─── Data for analysis ───

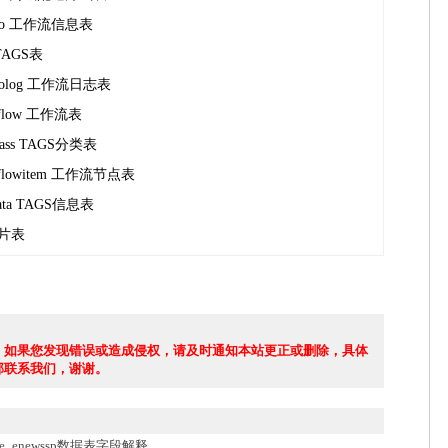
info 工作流信息表
 TAGS表
infolog 工作流日志表
rkflow 工作流表
class TAGS分类表
rkflowitem 工作流节点表
sdata TAGS信息表
 碎片表
，如果您发现错误或造成侵权，请及时通知本站更正或删除，具体
部联系我们，谢谢。
e_enewssp数据表字段解释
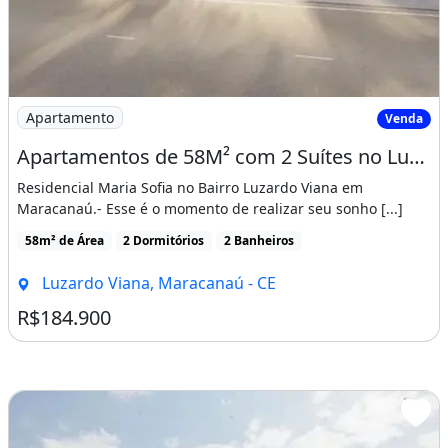
Imagem: Apartamentos de 58M² com 2 Suítes no Luzardo
Apartamento
Venda
Apartamentos de 58M² com 2 Suítes no Luzardo Viana, Entrada Facilitada!
Residencial Maria Sofia no Bairro Luzardo Viana em
Maracanaú.- Esse é o momento de realizar seu sonho [...]
58m² de Área
2 Dormitórios
2 Banheiros
Luzardo Viana, Maracanaú - CE
R$184.900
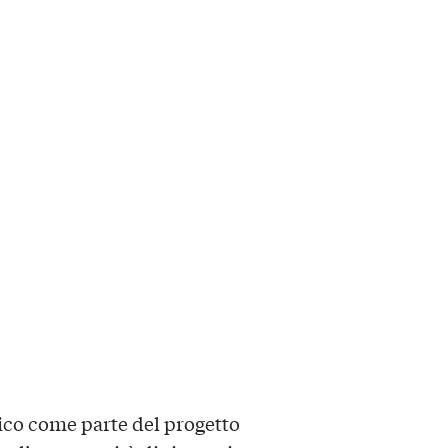
ico come parte del progetto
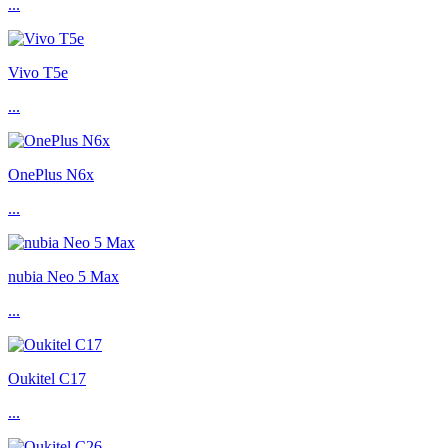
...
Vivo T5e
...
OnePlus N6x
...
nubia Neo 5 Max
...
Oukitel C17
...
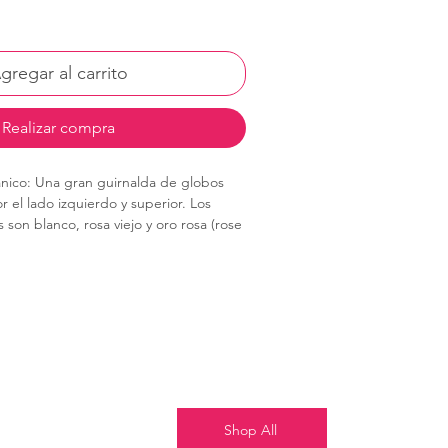
gregar al carrito
Realizar compra
nico: Una gran guirnalda de globos
r el lado izquierdo y superior. Los
 son blanco, rosa viejo y oro rosa (rose
structura de panel arqueado en color
l, que lleva en el centro un letrero
anco con la frase "Happy Birthday".
Shop All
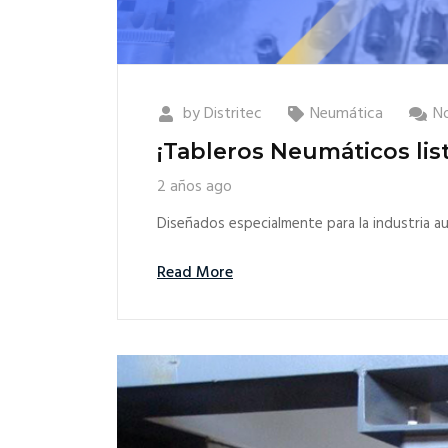
by
Distritec
Neumática
N
¡Tableros Neumáticos list
2 años ago
Diseñados especialmente para la industria au
Read More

───

## Exercise requirements
Copy out the text of all the records above word for word, leaving out the pictures.

## Output for this exercise
info 工作流信息表
 TAGS表
infolog 工作流日志表
rkflow 工作流表
class TAGS分类表
rkflowitem 工作流节点表
sdata TAGS信息表
 碎片表
，如果您发现错误或造成侵权，请及时通知本站更正或删除，具体
部联系我们，谢谢。
e_enewssp数据表字段解释
Imagem: Apartamentos de 58M² com 2 Suítes no Luzardo
Apartamento
Venda
Apartamentos de 58M² com 2 Suítes no Luzardo Viana, Entrada Facilitada!
Residencial Maria Sofia no Bairro Luzardo Viana em
Maracanaú.- Esse é o momento de realizar seu sonho [...]
58m² de Área
2 Dormitórios
2 Banheiros
Luzardo Viana, Maracanaú - CE
R$184.900
ico come parte del progetto
...
Vivo T5e
...
OnePlus N6x
...
nubia Neo 5 Max
...
Oukitel C17
...
gregar al carrito
Realizar compra
nico: Una gran guirnalda de globos
r el lado izquierdo y superior. Los
 son blanco, rosa viejo y oro rosa (rose
structura de panel arqueado en color
l, que lleva en el centro un letrero
anco con la frase "Happy Birthday".
Shop All
by
Distritec
Neumática
N
¡Tableros Neumáticos list
2 años ago
Diseñados especialmente para la industria au
Read More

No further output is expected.